Youth

Middle Eastern societies are typically characterized by their youthful populations.

Middle Eastern societies are typically characterized by their youthful populations. Indeed, youth make up more than half of the region’s residential census. The sheer numbers of these young generations hold a unique potential; this is a challenge that should not be underestimated. A prime and overriding concern lies in the question: Can our societies adequately equip their youth academically,scientifically and professionally to become integrated in the process of nation-building, technological development and economic productivity? Or, will these young masses be added to the hordes of the idle, under- or unemployed, only to find themselves on the margins of society and history?

Another formidable fact confronting our youth is the effect of globalization and the information revolution. A Middle Eastern young person is caught up in two worlds that are very different and, quite often, contradictory. Middle Eastern society imposes limitations that inhibit ambition and restrict movement. Society often sanctions whatever it pleases and condones what suits the moment. Yet today, there is another, virtual reality into which a young person can, at the click of a button, sail off to distant and alien shores, to lands perceived to flow with milk and honey, leaving him or her withering with hunger and thirst, dying inside from loneliness amid the crowds on the Arab street, consumed with emptiness and lost in the void of meaninglessness.

A third reality has to do with religious identity. Youth in today’s Middle East are in a state of polarization. Some are recruited and steeped into camps of extreme religiosity; others are bored with religion and drift as far away as possible distance from it, while still others, unwilling to surrender their faith, are exasperated with dogma and repulsed with the mosques and churches. These challenges that are thrust upon us impel us to work diligently on reforming the educational processes to capture the imagination and enthusiasm of our younger generations, and to invest in their minds to prepare them to meet the opportunities and demands that may be available to them and, as well, to embrace the open possibilities of global economic progress.

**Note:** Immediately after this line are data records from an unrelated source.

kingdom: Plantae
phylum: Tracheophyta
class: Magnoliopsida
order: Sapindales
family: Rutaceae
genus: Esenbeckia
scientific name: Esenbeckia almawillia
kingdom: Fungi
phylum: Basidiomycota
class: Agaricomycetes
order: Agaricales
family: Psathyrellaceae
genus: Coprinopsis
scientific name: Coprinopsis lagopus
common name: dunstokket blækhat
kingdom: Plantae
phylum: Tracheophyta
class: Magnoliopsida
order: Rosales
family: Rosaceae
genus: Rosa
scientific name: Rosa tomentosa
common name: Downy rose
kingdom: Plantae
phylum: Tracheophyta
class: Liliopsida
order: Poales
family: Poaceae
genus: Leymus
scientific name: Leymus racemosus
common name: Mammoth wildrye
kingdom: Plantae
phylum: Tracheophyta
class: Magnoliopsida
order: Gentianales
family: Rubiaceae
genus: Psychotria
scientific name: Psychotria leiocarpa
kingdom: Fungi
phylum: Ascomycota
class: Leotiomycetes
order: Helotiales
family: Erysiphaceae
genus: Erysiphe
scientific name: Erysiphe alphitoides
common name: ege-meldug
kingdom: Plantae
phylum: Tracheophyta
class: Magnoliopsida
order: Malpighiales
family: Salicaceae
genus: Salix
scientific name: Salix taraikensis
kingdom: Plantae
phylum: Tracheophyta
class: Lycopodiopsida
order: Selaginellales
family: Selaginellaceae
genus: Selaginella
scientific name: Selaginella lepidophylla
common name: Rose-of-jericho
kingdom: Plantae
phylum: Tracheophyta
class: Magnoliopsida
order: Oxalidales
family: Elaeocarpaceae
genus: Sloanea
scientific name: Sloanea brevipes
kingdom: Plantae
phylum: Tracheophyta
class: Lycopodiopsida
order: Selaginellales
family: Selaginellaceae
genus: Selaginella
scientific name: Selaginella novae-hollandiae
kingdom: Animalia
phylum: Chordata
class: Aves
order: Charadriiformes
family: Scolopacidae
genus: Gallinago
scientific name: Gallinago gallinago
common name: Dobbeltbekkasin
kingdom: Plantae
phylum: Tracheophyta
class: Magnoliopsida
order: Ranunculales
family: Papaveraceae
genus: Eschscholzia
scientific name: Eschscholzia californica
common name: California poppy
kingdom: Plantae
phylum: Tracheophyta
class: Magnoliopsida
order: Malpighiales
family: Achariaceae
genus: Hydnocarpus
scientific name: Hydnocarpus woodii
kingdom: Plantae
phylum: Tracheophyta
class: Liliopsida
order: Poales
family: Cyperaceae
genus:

These profound realities also oblige us to empower the young to turn from being passive and helpless consumers in the new globalized world to being active, fluent and technologically competent, capable of full engagement with the worldwide web. Mastering this new global language will grant them access to the possibilities of a new universe, not just as a tool for communication but as a vehicle for dialogue that stimulates new horizons of thinking and learning, ultimately leading to raising the level of human civilization. In today’s postmodern world, a new religious discourse must also develop, rooted deeply in genuine and purpose-driven faith to convey our youth from an environment of religious repression to the freedom of becoming “children of God.”